→ TEXT PASSAGE:
The DigiMax LT is derived from the original DigiMax, which was released in 2000. Like the original DigiMax, the LT is one rack space with eight channels. Each channel features a low noise, wide gain, dual-servo mic preamp, phantom power, a 20 dB pad, Neutrik combo input connectors (XLR and 1/4-inch balanced), a 1/4-inch unbalanced insert point, a tricolor LED signal indicator and a gain control. The unit also has a sample rate selector (32 kHz, 44.1 kHz and 48 kHz), an external clock switch (bypassing the manual rate selection), an ADAT lightpipe optical output, and word clock in/out connectors (BNC). One thing the LT does not have is dedicated analog outputs. However, the inserts can be used as such by modifying TRS cables. This would, of course, eliminate the possibility of using dynamics processing while recording incoming signals.

When the original DigiMax came out, it had a sample rate of 48 kHz. Recently, PreSonus unveiled the next generation of the DigiMax, upping the sample rate to 96 kHz while adding a variety of digital I/O, instrument inputs, onboard limiting and more.

What about the people who already had eight channels of dynamics, 48 kHz DAWs or MDMs and who do not need a whole range of digital outputs? To fill the void, PreSonus created the LT, which sells for just $999.

In Use

While I certainly could see using the DigiMax LT in the field, my evaluation consisted exclusively of studio work. I recently had the opportunity to work with an awesome female vocalist from Indonesia named Shakila. She has had successful major label releases in Indonesia and consequently, she has excellent microphone technique. Acoustically, her voice is dynamic with a smooth, full bass, modest midrange and a beautiful high end that is not harsh at all. I put her in front of a Lawson L47 microphone, which ran into the DigiMax LT and into a PC.

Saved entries

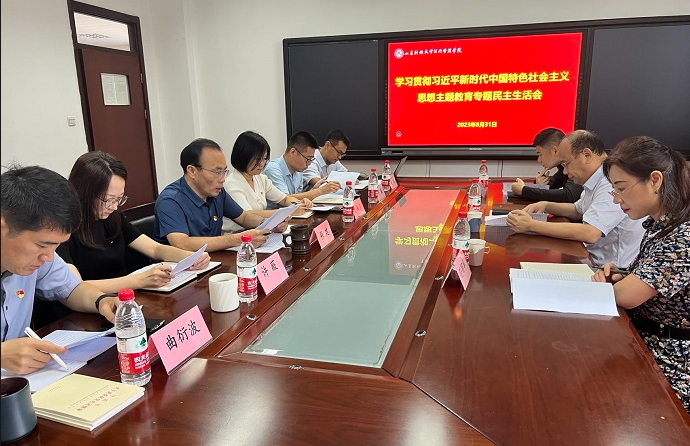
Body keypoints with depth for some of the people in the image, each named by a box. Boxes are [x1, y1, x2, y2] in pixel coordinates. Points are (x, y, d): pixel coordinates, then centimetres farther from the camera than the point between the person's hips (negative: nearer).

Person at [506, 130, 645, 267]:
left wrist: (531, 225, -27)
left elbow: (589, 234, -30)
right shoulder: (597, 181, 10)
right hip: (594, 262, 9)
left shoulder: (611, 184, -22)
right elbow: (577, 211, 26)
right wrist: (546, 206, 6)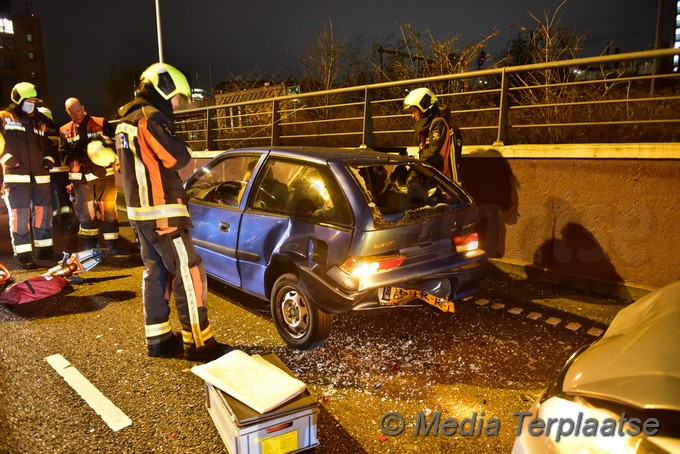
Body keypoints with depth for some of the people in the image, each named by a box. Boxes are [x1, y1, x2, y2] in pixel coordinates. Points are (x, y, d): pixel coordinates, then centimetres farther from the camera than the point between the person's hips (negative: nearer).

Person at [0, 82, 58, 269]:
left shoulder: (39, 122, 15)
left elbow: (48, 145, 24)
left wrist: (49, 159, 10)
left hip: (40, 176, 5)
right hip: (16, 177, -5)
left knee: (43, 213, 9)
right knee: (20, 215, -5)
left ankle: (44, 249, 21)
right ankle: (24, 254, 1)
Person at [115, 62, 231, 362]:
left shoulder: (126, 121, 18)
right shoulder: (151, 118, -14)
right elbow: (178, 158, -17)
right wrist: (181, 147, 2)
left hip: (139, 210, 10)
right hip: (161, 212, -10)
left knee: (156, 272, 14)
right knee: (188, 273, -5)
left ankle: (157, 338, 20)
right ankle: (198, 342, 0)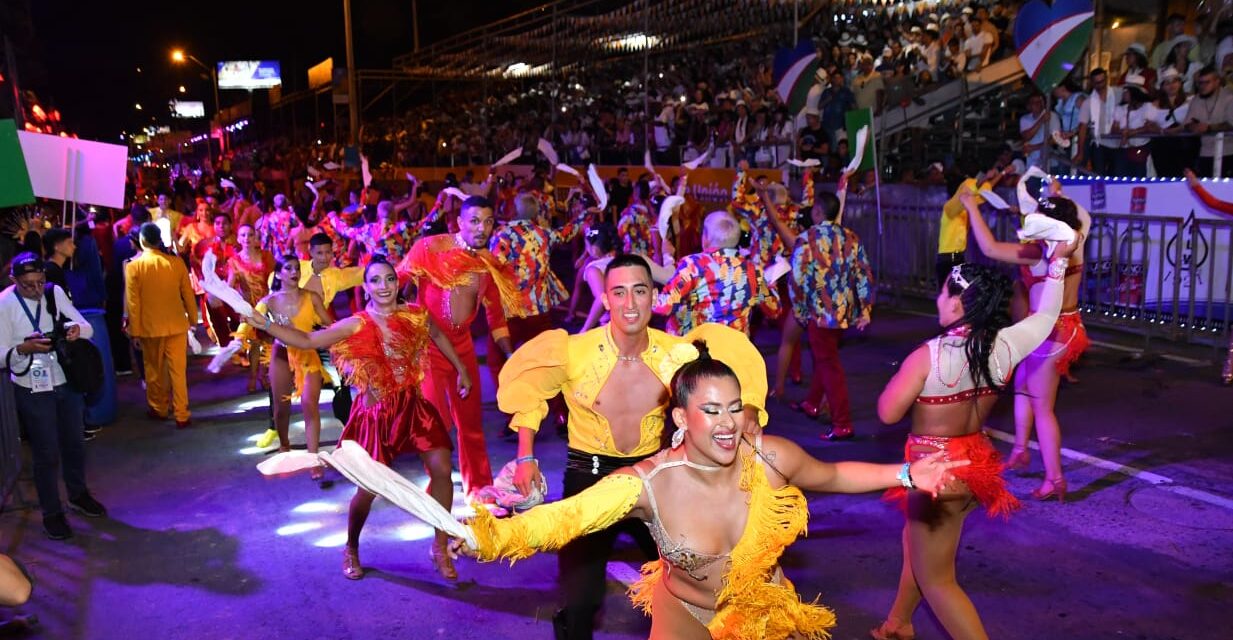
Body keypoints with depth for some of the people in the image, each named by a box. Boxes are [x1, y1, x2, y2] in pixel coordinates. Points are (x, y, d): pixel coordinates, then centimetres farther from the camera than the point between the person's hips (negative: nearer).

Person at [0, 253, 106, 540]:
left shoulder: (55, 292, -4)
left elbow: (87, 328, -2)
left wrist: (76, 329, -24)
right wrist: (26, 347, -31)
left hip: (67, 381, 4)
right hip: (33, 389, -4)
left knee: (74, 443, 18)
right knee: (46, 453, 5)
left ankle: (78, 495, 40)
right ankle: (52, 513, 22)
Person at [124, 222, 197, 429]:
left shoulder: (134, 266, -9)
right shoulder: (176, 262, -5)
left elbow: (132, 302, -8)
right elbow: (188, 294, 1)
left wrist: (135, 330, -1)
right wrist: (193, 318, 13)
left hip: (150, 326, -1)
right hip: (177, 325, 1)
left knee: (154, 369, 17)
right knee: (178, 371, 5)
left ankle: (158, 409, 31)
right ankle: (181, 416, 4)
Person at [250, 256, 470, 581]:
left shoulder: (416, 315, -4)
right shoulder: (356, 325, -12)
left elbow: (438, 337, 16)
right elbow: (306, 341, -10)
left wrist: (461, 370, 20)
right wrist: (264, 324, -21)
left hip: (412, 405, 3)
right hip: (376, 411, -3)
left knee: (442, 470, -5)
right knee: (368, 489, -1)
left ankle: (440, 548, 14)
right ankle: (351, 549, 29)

→ EXERCISE: According to the DigiMax LT text, what features does each channel of the unit have? List all of them. The saved entries are not needed for what follows.

→ ANSWER FOR THIS EXERCISE:
- Low-noise, wide-gain, dual-servo mic preamp
- Phantom power
- 20 dB pad
- Neutrik combo input connectors (XLR and 1/4-inch balanced)
- 1/4-inch unbalanced insert point
- Tricolor LED signal indicator
- Gain control